→ **Requirement**: Return the source text of the records below verbatim, line for line, omitting the pictures.

_ _ _ _ _ _ _

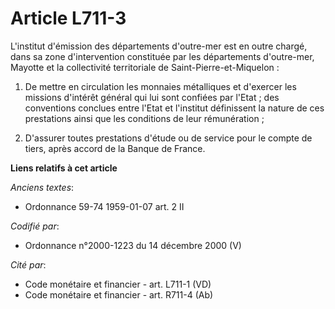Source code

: # Article L711-3

L'institut d'émission des départements d'outre-mer est en outre chargé, dans sa zone d'intervention constituée par les
départements d'outre-mer, Mayotte et la collectivité territoriale de Saint-Pierre-et-Miquelon :

1. De mettre en circulation les monnaies métalliques et d'exercer les missions d'intérêt général qui lui sont confiées par
l'Etat ; des conventions conclues entre l'Etat et l'institut définissent la nature de ces prestations ainsi que les
conditions de leur rémunération ;

2. D'assurer toutes prestations d'étude ou de service pour le compte de tiers, après accord de la Banque de France.

**Liens relatifs à cet article**

_Anciens textes_:

  - Ordonnance 59-74 1959-01-07 art. 2 II

_Codifié par_:

  - Ordonnance n°2000-1223 du 14 décembre 2000 (V)

_Cité par_:

  - Code monétaire et financier - art. L711-1 (VD)
  - Code monétaire et financier - art. R711-4 (Ab)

_ _ _ _ _ _ _

→ **Solution below**:
Source code

: # Article L711-3

L'institut d'émission des départements d'outre-mer est en outre chargé, dans sa zone d'intervention constituée par les
départements d'outre-mer, Mayotte et la collectivité territoriale de Saint-Pierre-et-Miquelon :

1. De mettre en circulation les monnaies métalliques et d'exercer les missions d'intérêt général qui lui sont confiées par
l'Etat ; des conventions conclues entre l'Etat et l'institut définissent la nature de ces prestations ainsi que les
conditions de leur rémunération ;

2. D'assurer toutes prestations d'étude ou de service pour le compte de tiers, après accord de la Banque de France.

**Liens relatifs à cet article**

_Anciens textes_:

  - Ordonnance 59-74 1959-01-07 art. 2 II

_Codifié par_:

  - Ordonnance n°2000-1223 du 14 décembre 2000 (V)

_Cité par_:

  - Code monétaire et financier - art. L711-1 (VD)
  - Code monétaire et financier - art. R711-4 (Ab)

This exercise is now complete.